Spacey also kidded the physical award. "Although it is one of the most beautifully designed awards, it is also one of the most [expletive] heaviest awards you'll ever see in your life.You'll need a [expletive] fokr-lift to get it home."
More seriously he said: "There's no finer recipient of the award. You and your spirit define the spirit of Eugene O'Neill and this award. You re-invent classic roles into fresh, exciting, dangerous and riveting portrayals. And you instantly make a new play a classic when you originate a role. As an audience [member] I have been astounded and as an actor I have learned so goddamn much because, as you know, us theater rats, we never stop learning.'
Also paying tribute to the actor was Tony Award-winner Nikki James, who played opposite him on "Caesar and Cleopatra" in 2008, pianist Inon Barnatan, documentarian Ric Burns, actor Daniel Breaker, O'Neill executive director Preston Whiteway and producer and O'Neill board chairman Thomas Viertel.

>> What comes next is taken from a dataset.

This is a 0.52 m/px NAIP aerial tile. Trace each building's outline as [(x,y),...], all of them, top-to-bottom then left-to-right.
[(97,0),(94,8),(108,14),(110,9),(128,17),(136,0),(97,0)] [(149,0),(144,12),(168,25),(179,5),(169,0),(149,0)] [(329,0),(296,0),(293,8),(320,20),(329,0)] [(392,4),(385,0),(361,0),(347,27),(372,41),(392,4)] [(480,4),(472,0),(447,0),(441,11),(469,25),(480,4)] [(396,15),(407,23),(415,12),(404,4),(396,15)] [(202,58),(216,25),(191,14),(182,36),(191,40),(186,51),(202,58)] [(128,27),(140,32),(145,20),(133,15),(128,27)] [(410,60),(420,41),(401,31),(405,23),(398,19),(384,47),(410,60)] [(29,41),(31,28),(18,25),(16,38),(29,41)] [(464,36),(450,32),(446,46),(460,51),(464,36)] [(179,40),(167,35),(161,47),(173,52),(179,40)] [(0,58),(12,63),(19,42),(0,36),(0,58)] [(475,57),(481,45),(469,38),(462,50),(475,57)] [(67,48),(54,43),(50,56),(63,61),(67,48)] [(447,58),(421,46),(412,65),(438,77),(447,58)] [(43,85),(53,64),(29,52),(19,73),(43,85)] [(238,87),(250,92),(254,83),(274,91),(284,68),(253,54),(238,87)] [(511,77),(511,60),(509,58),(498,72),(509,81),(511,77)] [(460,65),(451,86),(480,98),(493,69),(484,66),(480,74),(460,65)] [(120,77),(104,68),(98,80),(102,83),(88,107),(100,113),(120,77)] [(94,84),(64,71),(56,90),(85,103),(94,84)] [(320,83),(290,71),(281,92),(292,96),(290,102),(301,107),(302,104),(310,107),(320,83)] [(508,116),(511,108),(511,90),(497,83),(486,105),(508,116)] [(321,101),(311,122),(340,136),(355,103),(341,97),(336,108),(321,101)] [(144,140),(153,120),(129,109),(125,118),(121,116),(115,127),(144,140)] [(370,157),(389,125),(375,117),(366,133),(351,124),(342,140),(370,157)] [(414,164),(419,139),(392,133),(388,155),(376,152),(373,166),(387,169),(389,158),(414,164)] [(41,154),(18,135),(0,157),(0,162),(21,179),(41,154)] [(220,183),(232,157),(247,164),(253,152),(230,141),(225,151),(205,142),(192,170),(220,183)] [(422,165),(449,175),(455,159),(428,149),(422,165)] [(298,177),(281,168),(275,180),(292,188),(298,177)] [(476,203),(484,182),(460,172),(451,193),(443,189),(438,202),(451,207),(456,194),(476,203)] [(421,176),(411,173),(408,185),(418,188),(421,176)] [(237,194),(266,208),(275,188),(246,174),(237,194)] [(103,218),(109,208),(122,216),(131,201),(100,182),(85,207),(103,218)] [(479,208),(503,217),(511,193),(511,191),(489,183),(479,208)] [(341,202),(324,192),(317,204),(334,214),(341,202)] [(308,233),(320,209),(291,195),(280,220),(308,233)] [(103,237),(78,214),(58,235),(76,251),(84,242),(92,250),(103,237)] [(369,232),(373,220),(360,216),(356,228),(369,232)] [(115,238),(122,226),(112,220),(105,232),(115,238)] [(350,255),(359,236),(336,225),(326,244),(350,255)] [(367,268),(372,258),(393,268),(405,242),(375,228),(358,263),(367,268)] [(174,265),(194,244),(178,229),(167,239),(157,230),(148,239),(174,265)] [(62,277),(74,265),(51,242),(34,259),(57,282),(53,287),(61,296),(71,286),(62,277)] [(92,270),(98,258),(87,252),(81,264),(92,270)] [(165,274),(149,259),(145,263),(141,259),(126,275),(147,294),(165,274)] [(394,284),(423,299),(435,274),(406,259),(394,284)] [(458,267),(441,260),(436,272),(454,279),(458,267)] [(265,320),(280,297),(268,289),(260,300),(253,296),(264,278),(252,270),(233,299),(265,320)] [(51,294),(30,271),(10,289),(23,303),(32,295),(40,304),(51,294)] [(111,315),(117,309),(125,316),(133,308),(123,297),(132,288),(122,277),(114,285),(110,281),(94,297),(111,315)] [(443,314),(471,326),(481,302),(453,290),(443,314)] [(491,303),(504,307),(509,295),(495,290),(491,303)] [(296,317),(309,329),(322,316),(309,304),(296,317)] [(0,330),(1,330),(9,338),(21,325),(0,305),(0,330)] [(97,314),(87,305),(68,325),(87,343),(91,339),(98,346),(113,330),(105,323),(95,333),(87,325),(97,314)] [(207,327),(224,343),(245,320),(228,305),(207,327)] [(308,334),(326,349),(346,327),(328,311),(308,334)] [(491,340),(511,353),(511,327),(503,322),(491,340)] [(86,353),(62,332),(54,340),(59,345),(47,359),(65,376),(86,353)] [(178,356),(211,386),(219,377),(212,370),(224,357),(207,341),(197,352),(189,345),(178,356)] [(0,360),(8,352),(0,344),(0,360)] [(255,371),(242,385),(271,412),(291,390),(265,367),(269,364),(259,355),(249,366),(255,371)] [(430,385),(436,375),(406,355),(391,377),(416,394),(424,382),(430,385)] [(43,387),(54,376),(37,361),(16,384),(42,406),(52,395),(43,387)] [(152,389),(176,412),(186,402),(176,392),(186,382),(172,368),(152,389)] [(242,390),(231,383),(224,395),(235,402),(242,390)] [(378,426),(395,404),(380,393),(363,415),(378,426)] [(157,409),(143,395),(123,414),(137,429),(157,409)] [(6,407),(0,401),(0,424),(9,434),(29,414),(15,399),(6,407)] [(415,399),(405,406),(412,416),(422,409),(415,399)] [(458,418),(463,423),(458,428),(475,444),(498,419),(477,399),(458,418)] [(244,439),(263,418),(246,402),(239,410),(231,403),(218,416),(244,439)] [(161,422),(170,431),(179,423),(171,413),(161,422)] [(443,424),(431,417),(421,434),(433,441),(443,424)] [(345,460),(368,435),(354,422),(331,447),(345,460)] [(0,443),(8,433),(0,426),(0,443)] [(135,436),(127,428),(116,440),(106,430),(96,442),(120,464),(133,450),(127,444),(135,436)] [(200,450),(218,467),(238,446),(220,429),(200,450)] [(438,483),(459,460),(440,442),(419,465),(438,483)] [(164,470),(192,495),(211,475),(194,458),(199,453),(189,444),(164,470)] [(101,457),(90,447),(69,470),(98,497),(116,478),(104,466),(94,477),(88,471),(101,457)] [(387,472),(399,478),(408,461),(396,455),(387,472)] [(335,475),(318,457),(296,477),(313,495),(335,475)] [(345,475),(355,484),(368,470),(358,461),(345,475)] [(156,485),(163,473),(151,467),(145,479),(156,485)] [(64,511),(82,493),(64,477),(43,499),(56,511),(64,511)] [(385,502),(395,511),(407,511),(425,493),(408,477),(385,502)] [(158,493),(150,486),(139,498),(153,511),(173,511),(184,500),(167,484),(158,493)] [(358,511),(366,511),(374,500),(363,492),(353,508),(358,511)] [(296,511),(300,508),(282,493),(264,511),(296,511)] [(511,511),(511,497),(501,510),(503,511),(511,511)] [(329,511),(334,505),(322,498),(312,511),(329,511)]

Zoe Caldwell was also at the event and paid tribute to Plummer: " "I have known Christopher Plummer for a very long time. I mean. I've known him longer than I've known Eugene O'Neill...or the Gelbs [biographers of O'Neill]. I have played with him as an actor, I've been directed by him and I have directed him and watched him like a hawk in every medium and he never ceases to amaze me. Now he's gone too far. He doesn't get older like the rest of us. He gets better. Simpler. More powerful and more capable of removing his armor. That's a great actor. What do you think of that, Eugene?"
When it came time for Plummer to speak, he was charming, gracious and touched. "The cause is so worthy and it makes me feel young again like I'm starting over. I hope to god it postpones a little of my own long day's journey into night...i am humbled and proud and grateful, to all of you for such a lovely night and making the whole thing go to my head. And grateful, too, that in the arts there is always some summit to attain, to conquer, a summit far higher than Everest, perilously inviting, if only we could reach it. Well, I guess we'll just have to try."
Off stage, I asked him if there was any possibility of him plying James Tyrone in "Long Day's Journey Into Night" on stage. "A long run in as Tyrone would be suicidal," he said, laughing. When asked if he might do it on film, he deferred answering , saying "It's a wonderful work. We'll see."